John Caudwell, who owns the high street chain Phones 4u, has told his 2,500 employees to speak to each other in person or on the phone rather than using "insidious" internal e-mails, which he said was wasting at least three hours a day. Customers will still be able to e-mail the firm.

Mr Caudwell, the 26th richest man in Britain, with a personal fortune of £840m, admitted that he did not use e-mail himself.

"I saw that e-mail was insidiously invading Phones 4u so I banned it immediately," he said. "Management and staff at HQ and in the stores were beginning to show signs of being constrained by e-mail proliferation - the ban brought an instant, dramatic and positive effect." He said the most noticeable benefit was increased customer loyalty because staff had switched their attention from sending e-mails to improving services.

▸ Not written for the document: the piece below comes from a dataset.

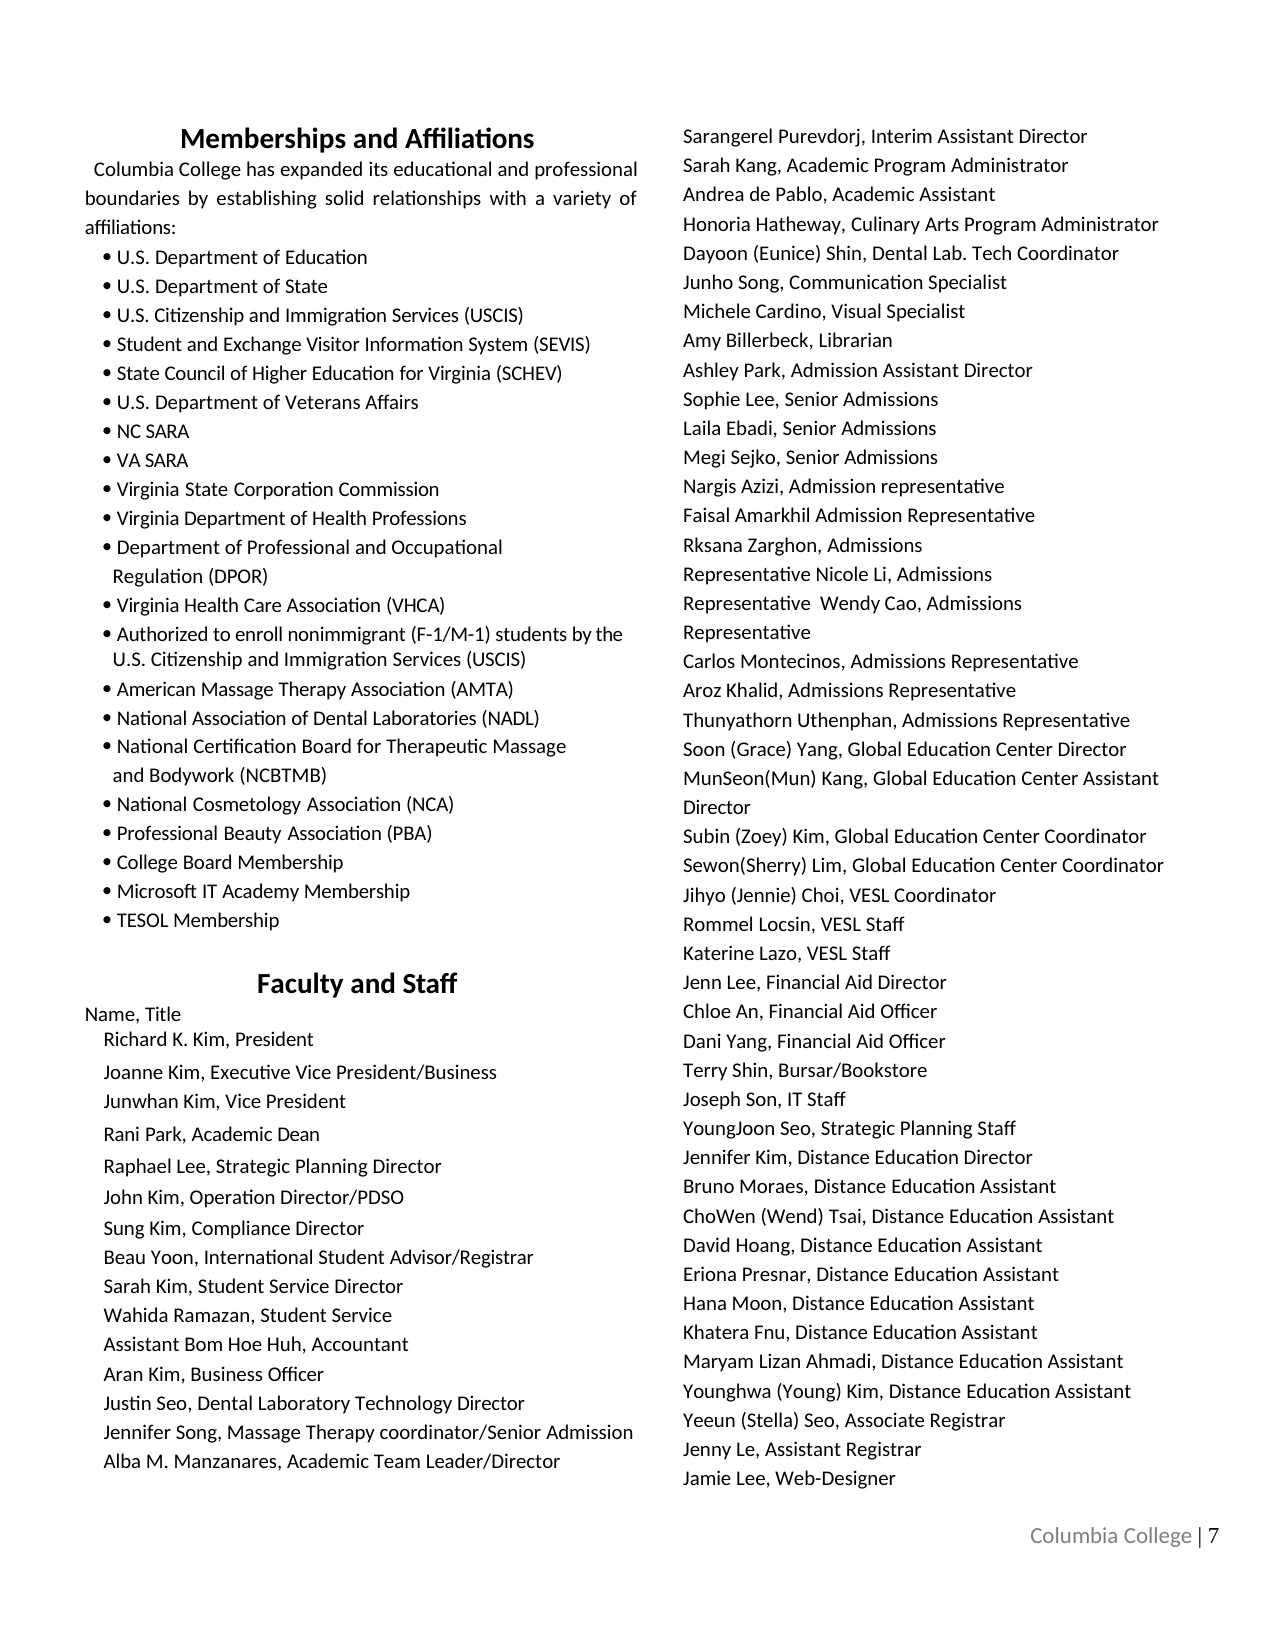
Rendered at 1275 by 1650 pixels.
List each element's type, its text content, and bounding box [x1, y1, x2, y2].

"Service par excellence needs 100 per cent focus, and e-mail was showing the potential to get in the way - but not in my business," Mr Caudwell added. "The quality and efficiency of communication have been increased tremendously in one fell swoop - things are getting done and people aren't tied to their PCs.

"The net result is that the business has been dramatically liberated, leaving the typical Phones 4u person with an extra three hours a day to concentrate fully and without distraction on sales and customer service."

Mr Caudwell, 50, has a reputation for being unconventional. He has broken his neck three times in three years, twice after coming off his motorbikes and once due to a bad landing on his Olympic-size trampoline.